Time to Be SHY? Some Comments on Sleep and Synaptic Homeostasis

Department of Psychiatry, University of Wisconsin, Madison 6001 Research Park Boulevard, Madison, WI 53719, USA

Received 26 January 2012; Accepted 13 February 2012

Academic Editor: Alfredo Fontanini

Copyright © 2012 Giulio Tononi and Chiara Cirelli. This is an open access article distributed under the Creative Commons Attribution License, which permits unrestricted use, distribution, and reproduction in any medium, provided the original work is properly cited.
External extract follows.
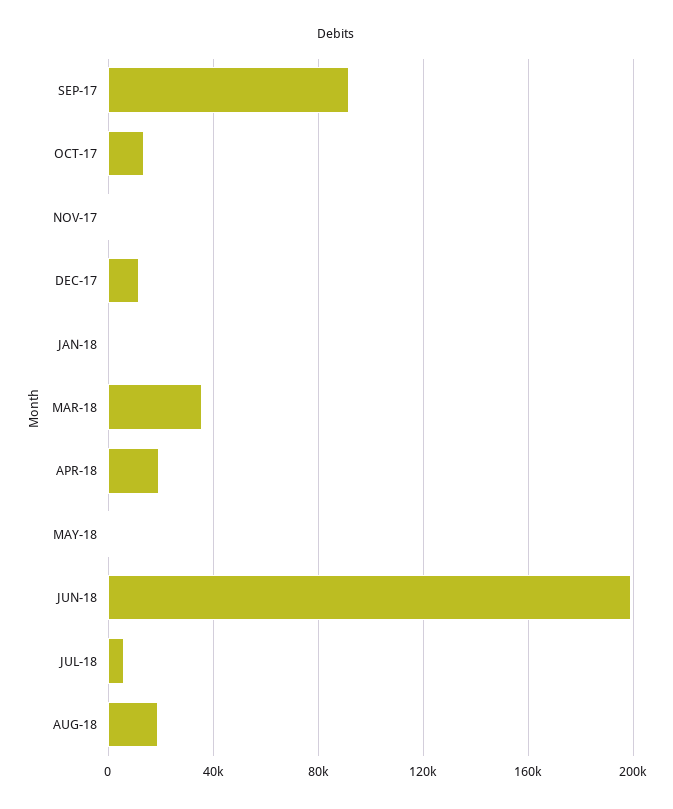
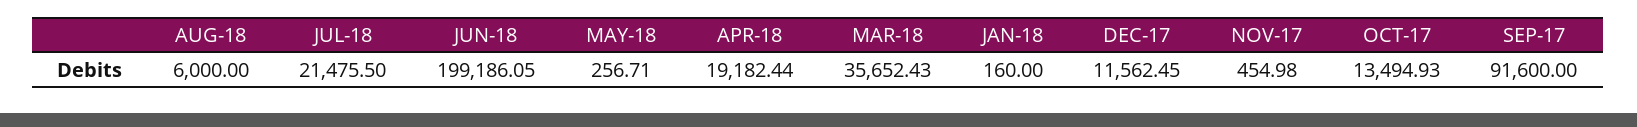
JUL-18: 5000 -> 21475.5
AUG-18: 20000 -> 6000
Sleep must serve an essential, universal function, one that offsets the risk of being disconnected from the environment. The synaptic homeostasis hypothesis (SHY) is an attempt to identify this essential function. Its core claim is that sleep is needed to reestablish synaptic homeostasis, which is challenged by the remarkable plasticity of the brain. In other words, sleep is “the price we pay for plasticity.” In this issue, M. G. Frank reviewed several aspects of the hypothesis and raised several issues. The comments below provide a brief summary of the motivations underlying SHY and clarify that SHY is a hypothesis not about specific mechanisms, but about a universal, essential function of sleep. This function is the preservation of synaptic homeostasis in the face of a systematic bias toward a net increase in synaptic strength—a challenge that is posed by learning during adult wake, and by massive synaptogenesis during development.